_Document excerpt_:
Numerous electrical and pneumatic connection options make the AV system a strong performer that easily adapts to the demands of safetyrelated pneumatic controls. The valve system plays the long game with a service life that tops 150 million cycles without maintenance or failure in safety-related controls.

The consistent modular design offers additional functions at your fingertips and is impressively systematic. This comfortable approach simplifies your project planning for machine safety. As a result, the family concept pays off directly: you can meet even the most demanding of requirements with ease, giving you a crucial competitive edge.

Though the product is not a complete safety device in itself, it can be used as part of an overall solution.

1. AES bus coupler

Galvanic isolation between the logic voltage (UL) and actuator voltage (UA) in the bus coupler; this achieves a safe separation of other functions in the application. Consistent use of standardized and commercially available M12 connectors throughout the system.

2. AV series valves

AV series valves have an extremely long service life of over 150  million cycles. Good leakage values plus easy maintenance minimizes the risk of failure. Pilot air can be controlled internally or externally: should a problem occur, the valves switch to a defined safe state. The valves comply with basic and proven principles in safety-related controls

3. Electrical supply plate

The electrical supply plate supplies actuator voltage to the valves. This enables independent voltage zones with any number of valves. Safety functions thus remain separate from other functions. In addition, the supply plate makes it possible to use separate cables for logic and actuators, thus reducing the potential for error.

4. Pressure supply plate

The pressure supply plate enables mutually independent pressure zones for customized pressure supply to different safety circuits and ensures adequate, rapid system exhaust. Optional: Module for monitoring the switch-off voltage threshold of the valves

5. Electrical valve control module

The electrical valve control module for direct actuation of 2 valves in AV03 and AV05 valve systems. The valve control module can be integrated at the right end of D-Sub or fieldbus valve systems. The two following valve positions are controlled via the M12 connection. No electrical connection to the previous base plates exists. It is possible to use multiple valve control plates.

_Data_:
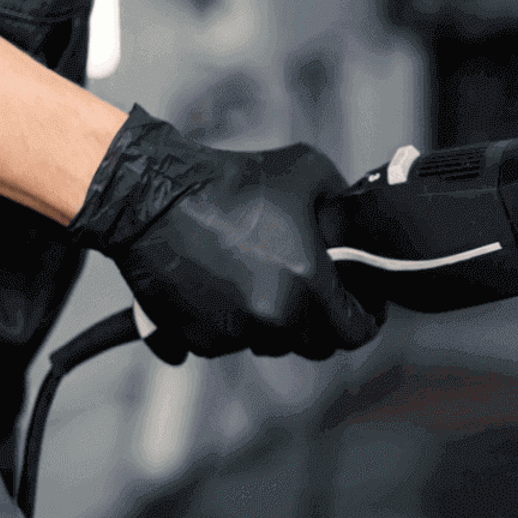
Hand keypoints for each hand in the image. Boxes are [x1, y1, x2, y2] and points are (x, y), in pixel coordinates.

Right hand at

_Work instructions_: Quote the valve system text word for word, starting at "1. AES bus coupler" and ending at "throughout the system.". Rely only on the valve system text.

_Written answer_:
1. AES bus coupler

Galvanic isolation between the logic voltage (UL) and actuator voltage (UA) in the bus coupler; this achieves a safe separation of other functions in the application. Consistent use of standardized and commercially available M12 connectors throughout the system.